LES MÉDECINS généralistes vont-ils, oui ou non, se mobiliser en masse dans le cadre d'un mouvement national de contestation ? La question reste ouverte alors que se jouera ce soir – plus vraisemblablement cette nuit – l'épilogue des négociations tarifaires. Même imparfait, un accord sur la revalorisation du C ne va-t-il pas tuer dans l'oeuf toute volonté de révolte des médecins de famille ?
Bien au contraire, les anti-convention toujours réunis en intersyndicale (MG-France, FMF, Espace Généraliste, Uccmsf) veulent croire que «la mayonnaise est en train de prendre partout» sur le terrain, selon l'expression du président de la Fédération des médecins de France (FMF), Jean Claude Régi, qui n'est pourtant pas le plus va-t-en-guerre. Un sondage BVA pour notre confrère « le Généraliste »révèle-t-il que, pour l'heure, les médecins ne sont guère disposés à se lancer dans une guérilla tarifaire puisque près de 60 % s'y refusent (« le Quotidien » du 5 mars) ? Qu'importe : MG-France affirme lui aussi que l' «exaspération ne cesse de monter» et, avec elle, la mobilisation en médecine générale qui irait «crescendo» selon des modalités diverses (grève de la télétransmission, cotations CS sur les feuilles de soins, refus de recevoir les délégués des caisses...). «C'est un mécontentement polymorphe mais, tous les jours, des médecins généralistes font connaître leur ras-le-bol, résume le Dr Thierry Lebrun, premier vice-président de MG-France.

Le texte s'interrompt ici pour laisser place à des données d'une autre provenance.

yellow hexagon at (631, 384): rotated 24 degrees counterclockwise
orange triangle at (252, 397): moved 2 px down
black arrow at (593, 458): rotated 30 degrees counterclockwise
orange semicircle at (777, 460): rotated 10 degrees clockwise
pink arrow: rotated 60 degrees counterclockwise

Même si ça part dans tous les sens, même si la peur de la transgression sur les tarifs est bien normale, un mouvement de fond est lancé.» Mouvement que viendrait alimenter le «harcèlement croissant» de l'assurance-maladie «sur les ALD, les IJ, la télétransmission».
Quant à la «comédie» des négociations, le Dr Lebrun en dénonce par avance le dernier acte. «C'est déjà un échec: signer le C à 22euros pour le gouvernement d'après, on se fiche du monde.»

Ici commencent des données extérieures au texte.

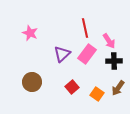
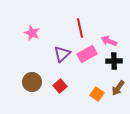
red line: moved 5 px left
pink star: moved 2 px right
pink arrow: rotated 147 degrees clockwise
pink rectangle: rotated 24 degrees clockwise
red square: moved 12 px left, 1 px up
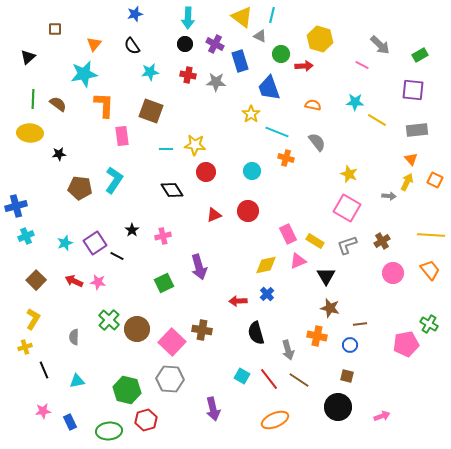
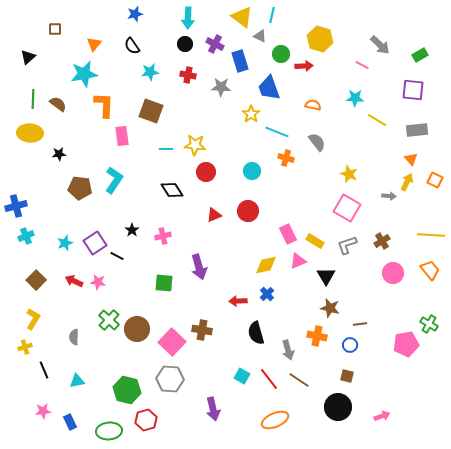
gray star at (216, 82): moved 5 px right, 5 px down
cyan star at (355, 102): moved 4 px up
green square at (164, 283): rotated 30 degrees clockwise
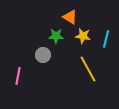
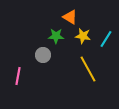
cyan line: rotated 18 degrees clockwise
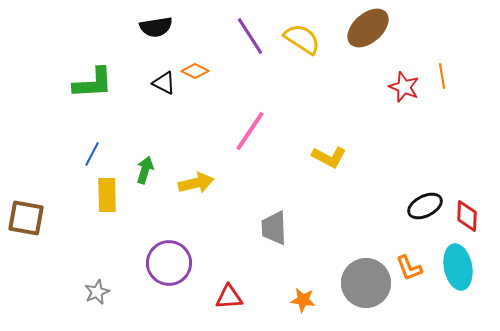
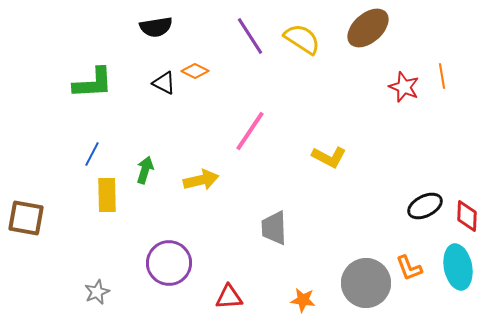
yellow arrow: moved 5 px right, 3 px up
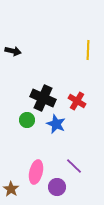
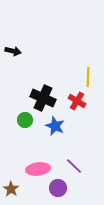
yellow line: moved 27 px down
green circle: moved 2 px left
blue star: moved 1 px left, 2 px down
pink ellipse: moved 2 px right, 3 px up; rotated 70 degrees clockwise
purple circle: moved 1 px right, 1 px down
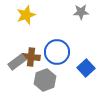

Pour Espace Généraliste, le C à 22 euros est une «insulte» aux médecins concernés. «Trop, c'est trop. A nous de mettre le feu si on en reste ce soir à ce mépris»,écrit le syndicat dans un courriel aux médecins.

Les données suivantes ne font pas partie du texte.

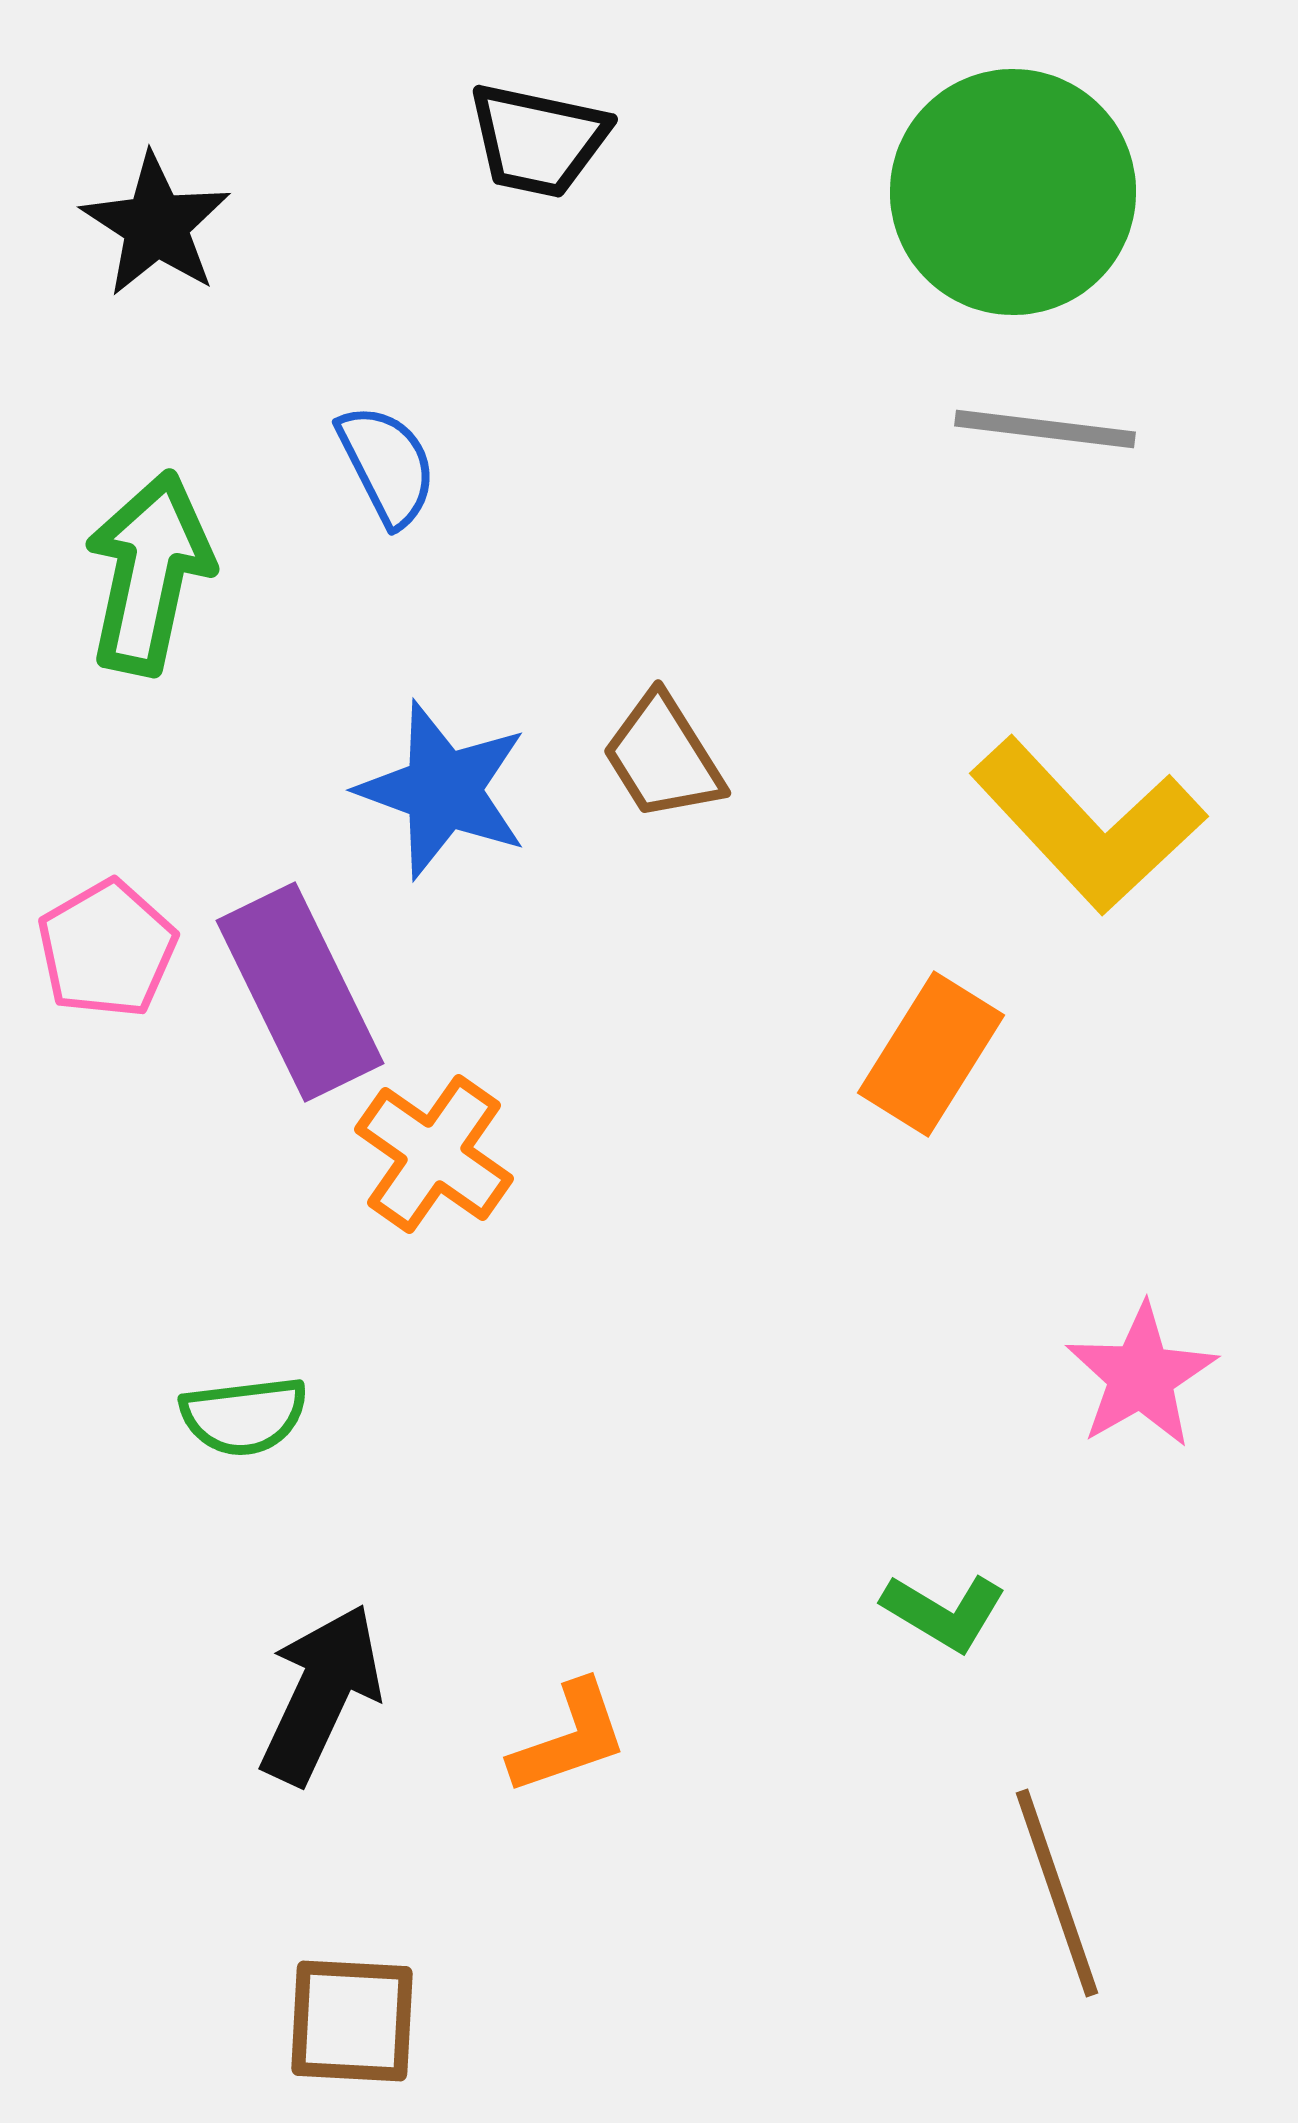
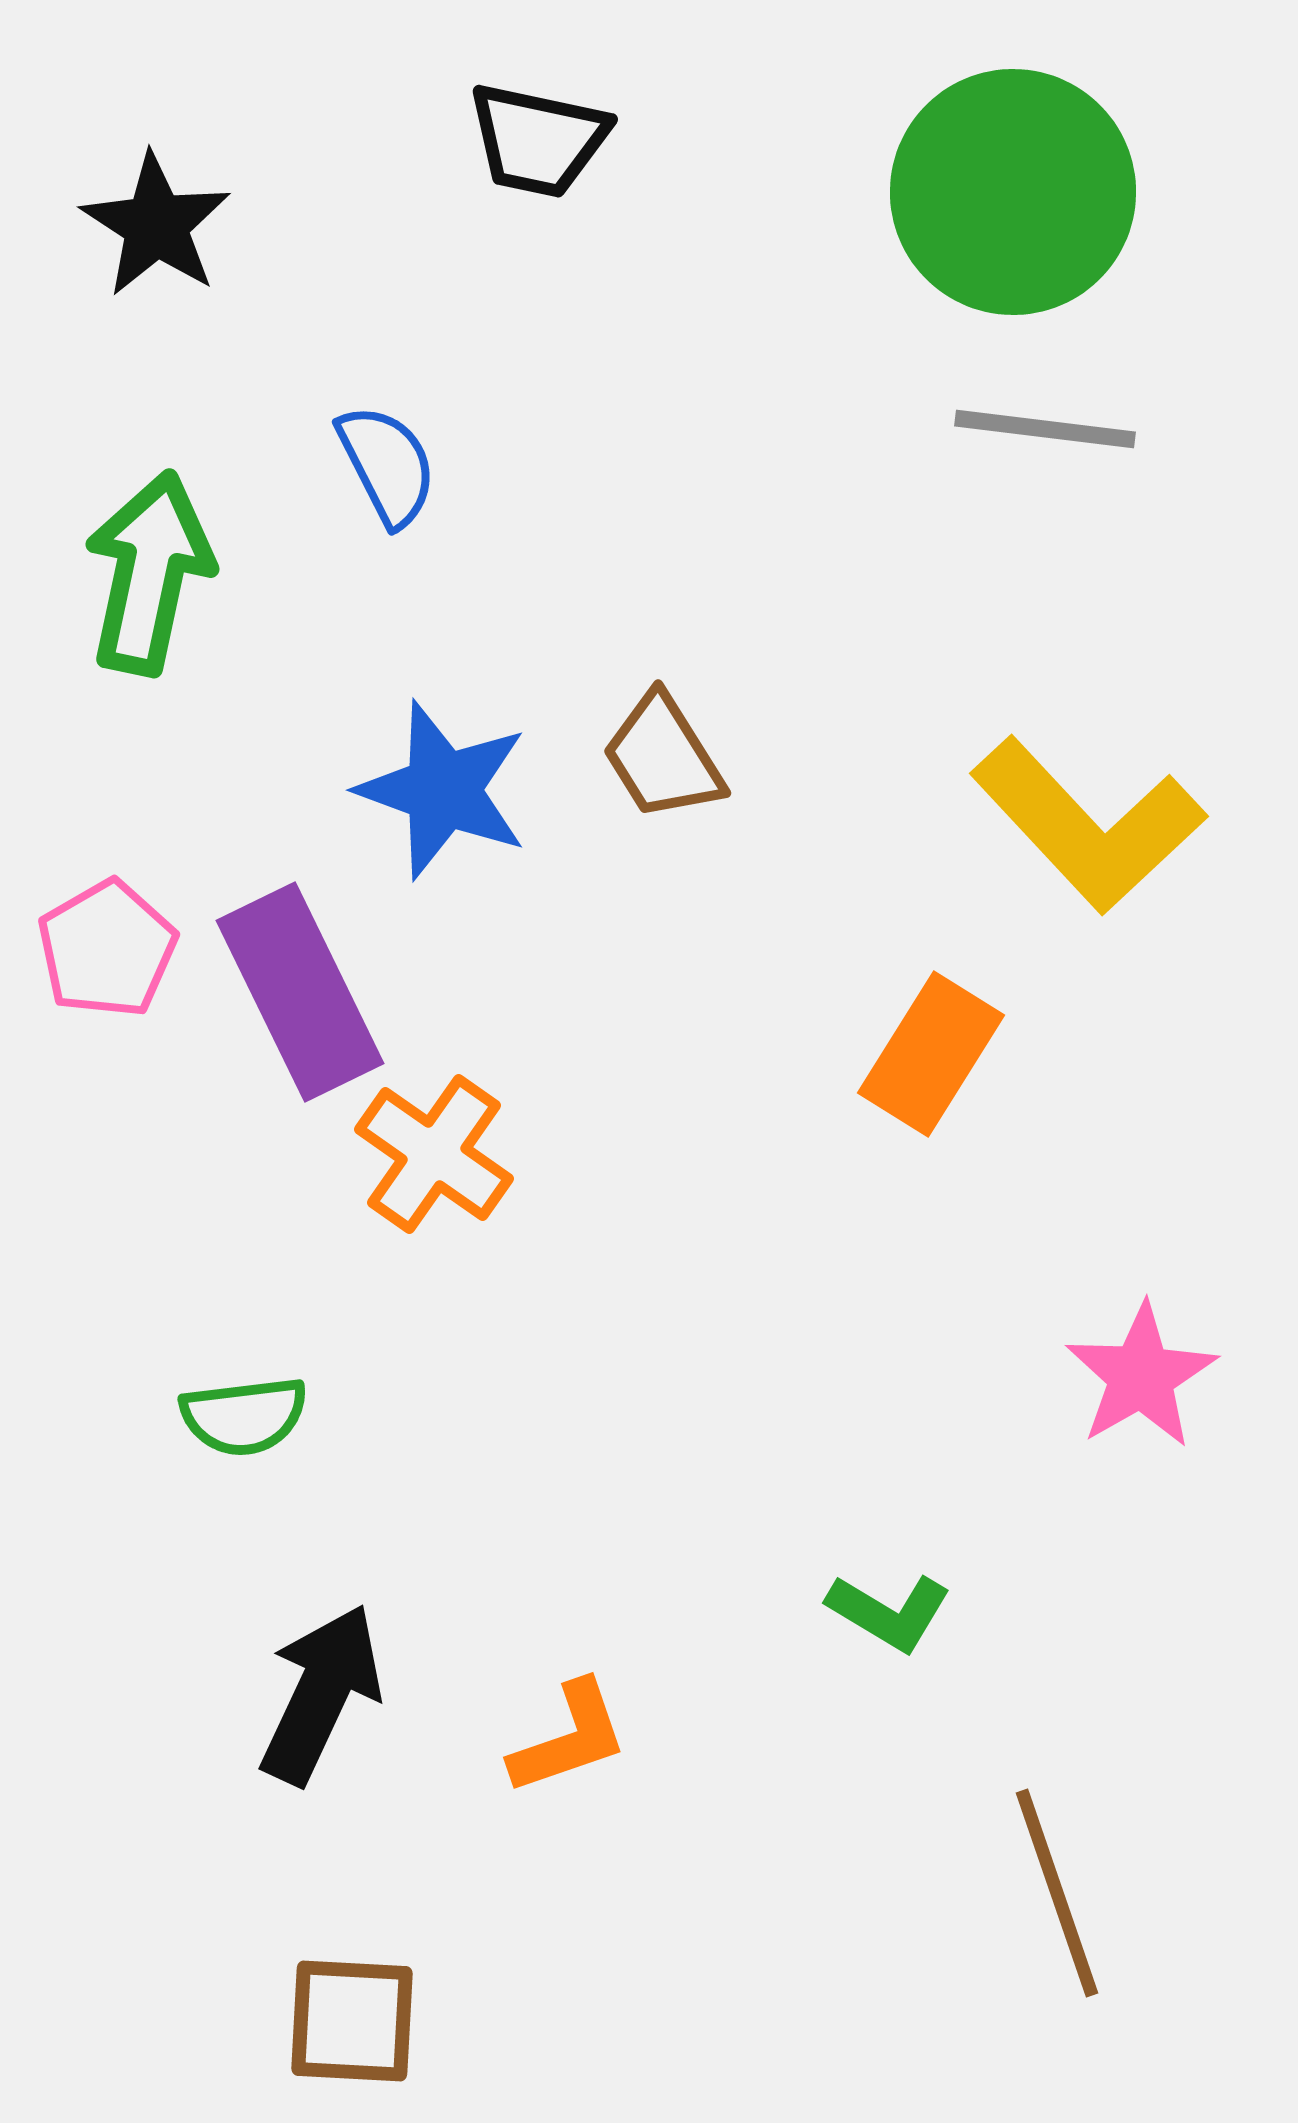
green L-shape: moved 55 px left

Berceau des coordinations.
A ce jour pourtant, les opposants se sont contentés de lancer une consigne nationale «facile à suivre»,selon l'aveu d'un des responsables : les médecins sont appelés à demander immédiatement aux conseils départementaux de l'Ordre leur qualification en tant que «spécialistes en médecine générale», condition pour accéder à la nomenclature et aux majorations spécialisées. Dans la Drôme, département d'où est parti le mouvement des cotations CS, symbole de la revendication d'équité tarifaire, «plus de la moitié» des omnipraticiens, selon MG-France, formaliseront demain cette demande de qualification de spécialiste lors d'une «remise officielle» au conseil de l'Ordre. «C'est important, cela va accentuer le mouvement»,explique le Dr Geneviève Royannez (MG-26).
En fait, plutôt qu'un mot d'ordre national prématuré qui risquerait d'être peu suivi, les syndicats hostiles à la convention continuent de miser sur les initiatives de la « base » censées surgir au cours d'assemblées générales locales unitaires. Faut-il y voir un pas vers l'extension du conflit en médecine générale ? En Normandie, berceau historique du mouvement des généralistes coordonnés, une journée de fermeture totale des cabinets a été programmée le 29 mars à l'appel des syndicats FMF et MG-France des départements du Calvados, de l'Eure, de la Manche, de l'Orne et de la Seine-Maritime. Dans cette région, souvent à l'avant-garde des frondes médicales, les médecins sont invités à se rassembler «au pont de Normandie, symbole de modernité et d'avenir» pour alerter les pouvoirs publics sur la menace de disparition de la médecine de proximité sur fond de «désertification inéluctable».